TASK DESCRIPTION.
Reproduce only the lines of the items from the line with "order: Asterales" up to and including the line with "scientific name: Flacourtia", changing "collectors" to "collected by" and leaving everything else unchanged.

INPUT DATA.

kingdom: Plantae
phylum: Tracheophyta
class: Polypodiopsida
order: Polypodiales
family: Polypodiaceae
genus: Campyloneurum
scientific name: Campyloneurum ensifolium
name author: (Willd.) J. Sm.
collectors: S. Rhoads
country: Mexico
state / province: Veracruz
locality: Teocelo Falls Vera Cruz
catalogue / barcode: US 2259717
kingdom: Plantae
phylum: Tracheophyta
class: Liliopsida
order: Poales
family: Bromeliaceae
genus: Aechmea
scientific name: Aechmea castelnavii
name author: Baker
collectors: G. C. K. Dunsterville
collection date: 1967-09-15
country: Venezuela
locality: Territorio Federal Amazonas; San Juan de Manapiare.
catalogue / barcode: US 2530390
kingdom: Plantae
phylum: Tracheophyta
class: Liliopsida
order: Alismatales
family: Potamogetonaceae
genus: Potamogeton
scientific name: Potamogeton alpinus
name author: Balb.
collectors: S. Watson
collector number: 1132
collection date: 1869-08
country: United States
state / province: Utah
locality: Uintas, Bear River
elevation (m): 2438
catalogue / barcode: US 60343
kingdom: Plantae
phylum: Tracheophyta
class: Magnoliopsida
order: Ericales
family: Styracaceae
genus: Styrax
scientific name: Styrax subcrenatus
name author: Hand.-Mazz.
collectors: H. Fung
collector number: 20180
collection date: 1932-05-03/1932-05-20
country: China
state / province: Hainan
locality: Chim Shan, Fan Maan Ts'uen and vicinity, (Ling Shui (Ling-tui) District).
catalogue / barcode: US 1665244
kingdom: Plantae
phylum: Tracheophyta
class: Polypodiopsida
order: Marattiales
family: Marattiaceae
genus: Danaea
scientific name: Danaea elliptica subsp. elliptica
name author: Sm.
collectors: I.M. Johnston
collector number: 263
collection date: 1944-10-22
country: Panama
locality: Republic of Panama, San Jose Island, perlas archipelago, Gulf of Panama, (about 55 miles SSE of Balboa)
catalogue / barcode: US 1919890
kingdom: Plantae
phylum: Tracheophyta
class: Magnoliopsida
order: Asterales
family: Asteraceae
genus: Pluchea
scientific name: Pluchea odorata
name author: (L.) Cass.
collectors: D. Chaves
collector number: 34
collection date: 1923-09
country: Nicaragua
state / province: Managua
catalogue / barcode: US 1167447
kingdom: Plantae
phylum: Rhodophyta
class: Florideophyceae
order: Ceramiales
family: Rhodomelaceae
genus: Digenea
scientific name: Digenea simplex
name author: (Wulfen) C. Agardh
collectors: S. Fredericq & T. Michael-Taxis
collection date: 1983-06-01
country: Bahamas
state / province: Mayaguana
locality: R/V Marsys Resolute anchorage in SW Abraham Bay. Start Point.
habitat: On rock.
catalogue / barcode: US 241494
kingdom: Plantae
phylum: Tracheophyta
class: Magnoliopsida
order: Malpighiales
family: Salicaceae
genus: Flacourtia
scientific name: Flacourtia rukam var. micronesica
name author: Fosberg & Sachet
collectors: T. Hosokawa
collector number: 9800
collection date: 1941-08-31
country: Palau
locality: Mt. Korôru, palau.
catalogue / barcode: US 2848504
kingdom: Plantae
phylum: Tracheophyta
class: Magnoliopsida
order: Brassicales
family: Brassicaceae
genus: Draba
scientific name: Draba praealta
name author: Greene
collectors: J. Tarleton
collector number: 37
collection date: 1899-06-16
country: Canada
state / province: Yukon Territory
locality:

RESPONSE.
order: Asterales
family: Asteraceae
genus: Pluchea
scientific name: Pluchea odorata
name author: (L.) Cass.
collected by: D. Chaves
collector number: 34
collection date: 1923-09
country: Nicaragua
state / province: Managua
catalogue / barcode: US 1167447
kingdom: Plantae
phylum: Rhodophyta
class: Florideophyceae
order: Ceramiales
family: Rhodomelaceae
genus: Digenea
scientific name: Digenea simplex
name author: (Wulfen) C. Agardh
collected by: S. Fredericq & T. Michael-Taxis
collection date: 1983-06-01
country: Bahamas
state / province: Mayaguana
locality: R/V Marsys Resolute anchorage in SW Abraham Bay. Start Point.
habitat: On rock.
catalogue / barcode: US 241494
kingdom: Plantae
phylum: Tracheophyta
class: Magnoliopsida
order: Malpighiales
family: Salicaceae
genus: Flacourtia
scientific name: Flacourtia rukam var. micronesica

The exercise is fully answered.